I know most of my pictures can be printed up to even 84 - 96 inches, but FAA does not allow to set prices for such size unless you upload larger files, and in order to upload larger files you just have to upsize...
so what I am missing?
Photographers rarely sell the largest prints unless stitching images. Those large ones are normally for the digital artists whose original files are that size to begin with or larger. Most of my work falls short of several of the larger sizes but my digital work can top it.
Immediately after you upload an image, you have to edit the image info, including, title, keywords, description, etc.
Part of that information is a list of sizes at which the FAA software is "willing" to offer your prints of that image.
You fill in the amount of money you want to charge for YOURSELF for each print size.

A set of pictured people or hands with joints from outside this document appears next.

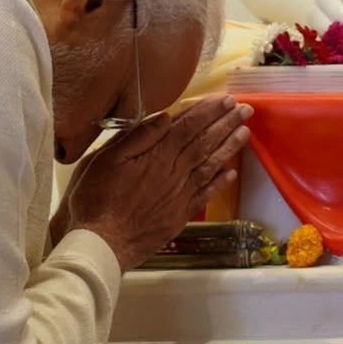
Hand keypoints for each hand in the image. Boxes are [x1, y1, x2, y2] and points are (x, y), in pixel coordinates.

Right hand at [58, 96, 252, 271]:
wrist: (102, 244)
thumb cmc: (97, 198)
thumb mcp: (107, 159)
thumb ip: (138, 137)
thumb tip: (165, 116)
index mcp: (157, 155)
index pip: (188, 126)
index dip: (208, 111)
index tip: (225, 99)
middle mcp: (174, 172)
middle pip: (205, 142)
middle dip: (226, 123)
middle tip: (246, 109)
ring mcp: (180, 194)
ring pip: (210, 165)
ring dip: (229, 147)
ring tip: (245, 132)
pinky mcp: (180, 215)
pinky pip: (205, 194)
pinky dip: (219, 183)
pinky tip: (231, 173)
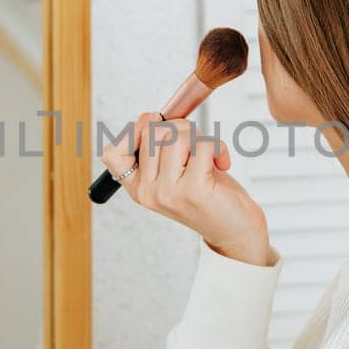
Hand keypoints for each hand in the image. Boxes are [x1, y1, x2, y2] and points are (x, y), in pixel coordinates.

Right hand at [102, 113, 271, 265]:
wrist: (235, 231)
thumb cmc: (209, 196)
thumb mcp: (175, 172)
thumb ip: (158, 148)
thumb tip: (151, 117)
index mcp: (139, 188)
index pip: (113, 154)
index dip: (132, 131)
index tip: (157, 129)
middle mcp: (148, 192)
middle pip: (151, 131)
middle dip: (179, 127)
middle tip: (195, 143)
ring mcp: (168, 192)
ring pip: (176, 136)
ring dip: (199, 137)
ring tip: (208, 155)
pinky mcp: (193, 189)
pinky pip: (202, 145)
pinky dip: (217, 147)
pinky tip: (221, 162)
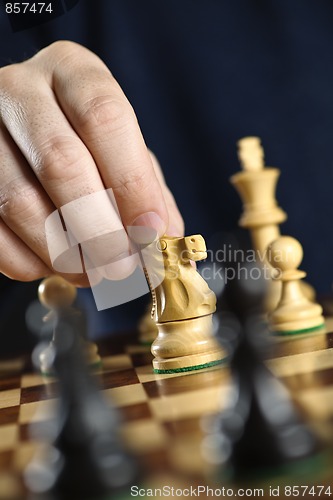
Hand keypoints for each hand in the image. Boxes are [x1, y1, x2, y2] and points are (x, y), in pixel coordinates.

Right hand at [0, 41, 183, 285]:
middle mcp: (20, 90)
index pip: (104, 117)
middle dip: (100, 229)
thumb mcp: (122, 150)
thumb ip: (147, 188)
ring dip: (64, 253)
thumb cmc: (86, 144)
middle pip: (60, 162)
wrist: (25, 134)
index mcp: (72, 71)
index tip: (151, 231)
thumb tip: (165, 237)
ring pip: (19, 201)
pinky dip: (29, 260)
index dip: (132, 182)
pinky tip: (56, 263)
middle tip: (123, 266)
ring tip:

The actual print costs extra to the customer, for the printing and shipping and such. YOUR price is what YOU get paid.
You can set up default prices for each size.
So FAA software has already decided the largest size that is practical to print based on the numbers of pixels in your upload.
Print sizes above that are blanked out, and you are told you would need a higher resolution image to print at those larger sizes.
You can update this info at any time.
Just go to any image in your portfolio, and click the button to edit it.
When an actual order occurs, a quality control person at FAA will do a check to make sure that the quality is adequate for the size ordered. If it's not, you'll get an email explaining the problem, and giving you a chance to work on a resolution. In most cases, the Quality Control person is right, and it shouldn't be printed that large, it's too blurry, or whatever. In a few rare cases, the quality control person makes a bad judgement call. This can be negotiated if you get an email notifying you of a rejected order because of quality. But during really busy times, like just before Christmas, for example, there may not be time to resolve the problem in a quick way. Most of these rare not-really-an-issue problems seem to related to "blurry hard to photograph" images in watercolor on heavily textured paper, or lightly painted on lightly coated canvass. If that texture is misread, it can appear pixellated. The other rare cause of "false" problems is where a photographer uses selective focus that's not where the Quality Inspector expects it, and the inspector thinks the image is too blurry.
Most actual unprintable images are caused by people who don't believe that upsizing causes image quality issues, and try to upside images anyway. Or they can be caused by "high resolution" images that just aren't aren't sharp enough. Not a big enough sensor, dirty lens, out of focus, bad depth of field, etc.
A tip for newcomers: The image title, along with your name, IS the web location of your image. URL, both here on FAA and on your personal artistwebsites.com website. Changing the title is easy, but it will also break browser bookmarks and render search engine data inaccurate. It's good to try to pick a title you can stick with when uploading, or at least get it nailed down before you market the image. Otherwise, any links to your image page will be broken if you change the name.